Während die VAE selbst keine Waffen produzieren, hat sie sich als regionaler Sub-Imperialist mit spezifischen Interessen an militärischen Interventionen und Militarisierung in der Region in den vergangenen Jahrzehnten Waffen gekauft und verbreitet, die von Ländern wie Deutschland[9] hergestellt werden.
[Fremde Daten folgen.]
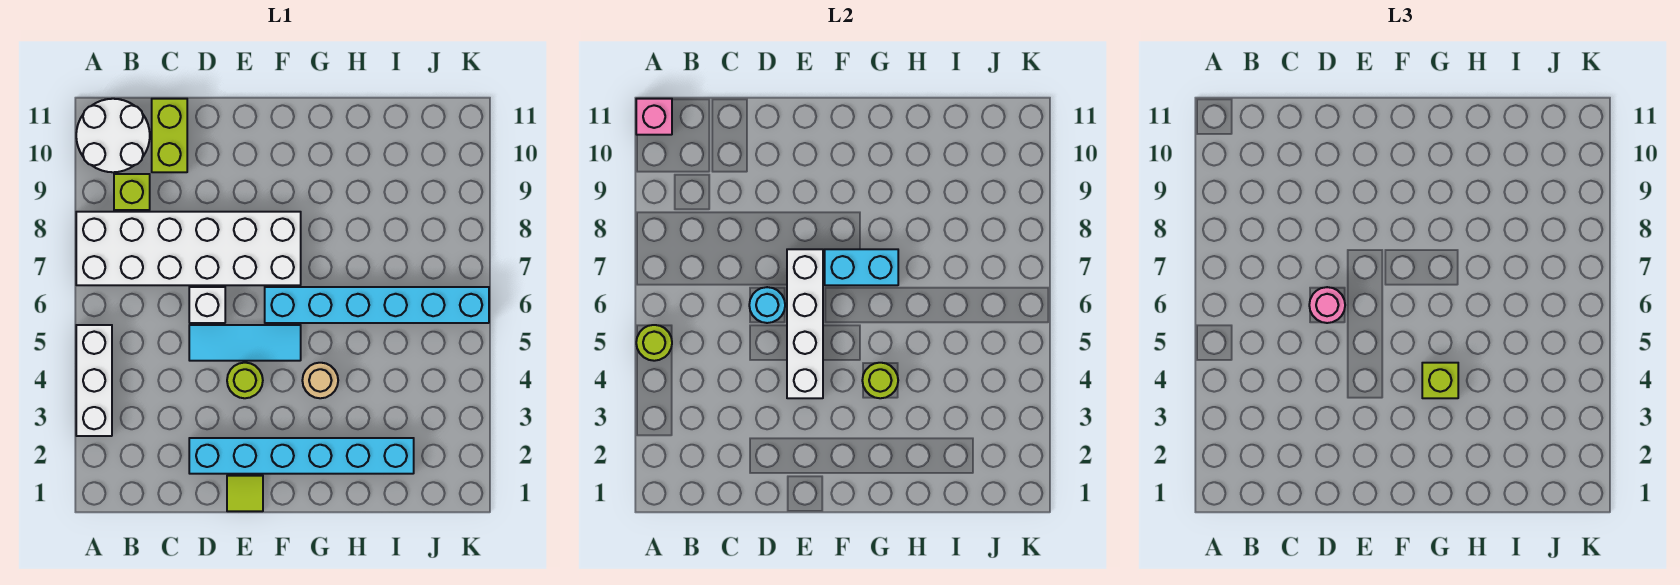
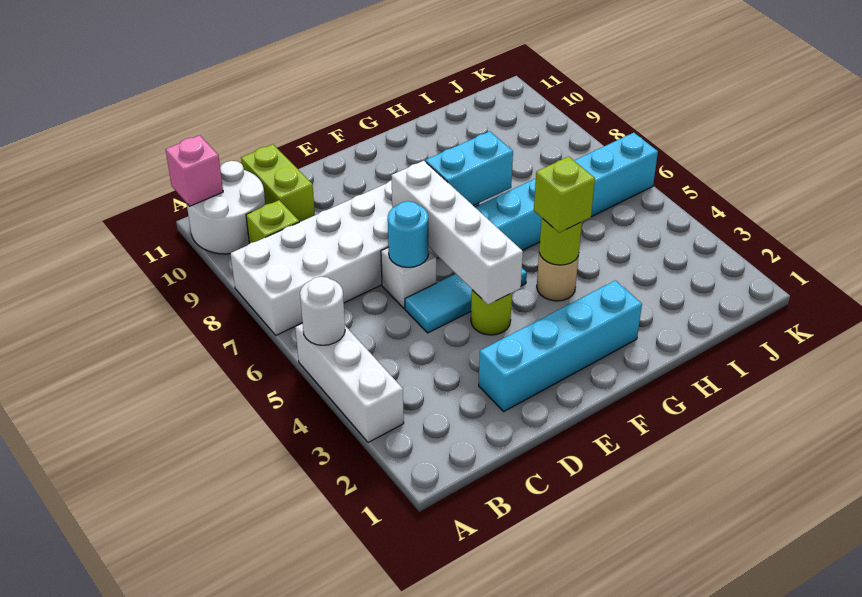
lime round brick A5 level 2 -> white round brick A5 level 2
cyan brick D2:I2 level 1 -> cyan brick D2:G2 level 1
pink round brick D6 level 3 -> none
lime tile E1 level 1 -> none

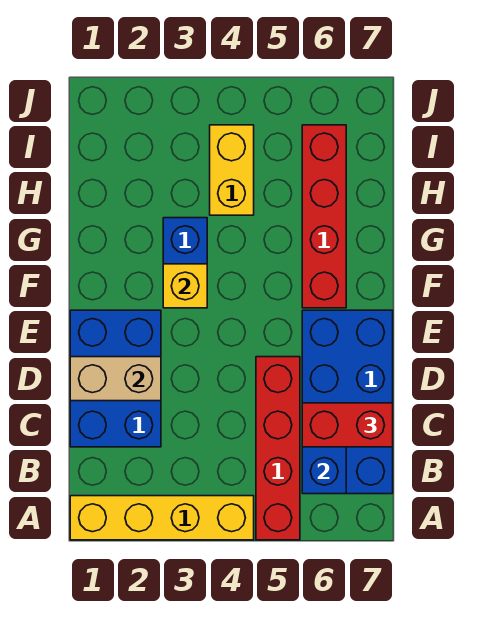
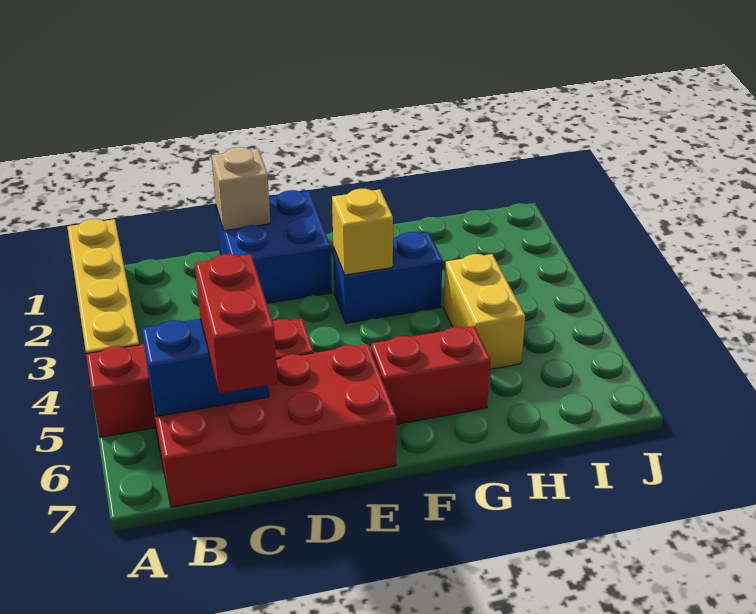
blue brick B6:E7 level 1 -> red brick B6:E7 level 1
blue brick C1:E2 level 1 -> blue brick D1:E2 level 1
tan brick D1:D2 level 2 -> tan brick D1 level 2
red brick F6:I6 level 1 -> red brick F6:G6 level 1
yellow brick H4:I4 level 1 -> yellow brick H4:H5 level 1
Aus einer breiteren Perspektive betrachtet, hat die VAE ebenso wie andere despotische Mächte in den Golfregionen seit langem als wichtige wirtschaftliche und geostrategische Verbündete für westliche Mächte gedient, einschliesslich der Vereinigten Staaten[10].
Fazit
Die Regierung der VAE führt letztlich, wie Friedrich Merz kürzlich lobend für Israels Regierung bemerkte, die gleiche Art von „dreckiger Arbeit“ für die westlichen Grossmächte aus. Während es innerhalb des deutschen sowie europäischen/westlichen politischen Raums notwendig ist, die Rolle der VAE bei den sudanesischen Gräueltaten aufzuzeigen und zu verurteilen, erfordert der gegenwärtige Moment eine Verknüpfung dieser Fakten mit breiteren Dynamiken globaler Dominanz[11].Das bedeutet, aufzuzeigen, wie diese verflochtenen Realitäten offenbaren, dass die Grundlage der wirtschaftlichen und politischen Macht der VAE in der MENA-Region auf imperialistischen Beziehungen beruht; Beziehungen, die wiederum durch die sub-imperialen Funktionen von Regierungen wie der VAE verstärkt und reproduziert werden. Sowohl die Gräueltaten der RSF als auch die Unterstützung und Komplizenschaft der VAE sind somit im selben Mechanismus des zeitgenössischen globalen Ordnungssystems verwurzelt: der „Auslagerung von Verbrechen und Repression“ an entfernte Akteure, um den Status quo des globalen Kapitalismus aufrechtzuerhalten; nämlich die Hauptinteressen der kapitalistischen Zentren zu schützen.
Doch während die kritische Reflexionen über die gegenwärtige Tragödie im Sudan diesen imperialistischen Mechanismus hervorhebt, bietet die Betrachtung des revolutionären Weges der Unterdrückten im Sudan seit 2013, insbesondere die Errungenschaften der nachbarschaftsorientierten Widerstandskomitees[12], Einblicke darin, wie eine „Macht von unten“ gegen die zunehmende Brutalität der dominierenden Mächte aufgebaut werden kann. Wenn es wahr wäre, dass der „Generalskrieg“ vor allem darauf abzielte, die sudanesische Revolution zu unterdrücken, dann ist eine wesentliche Komponente einer internationalistischen Solidaritätsstrategie mit dem Sudan (und wo anders), diese revolutionären Errungenschaften zu verstärken und zu fördern.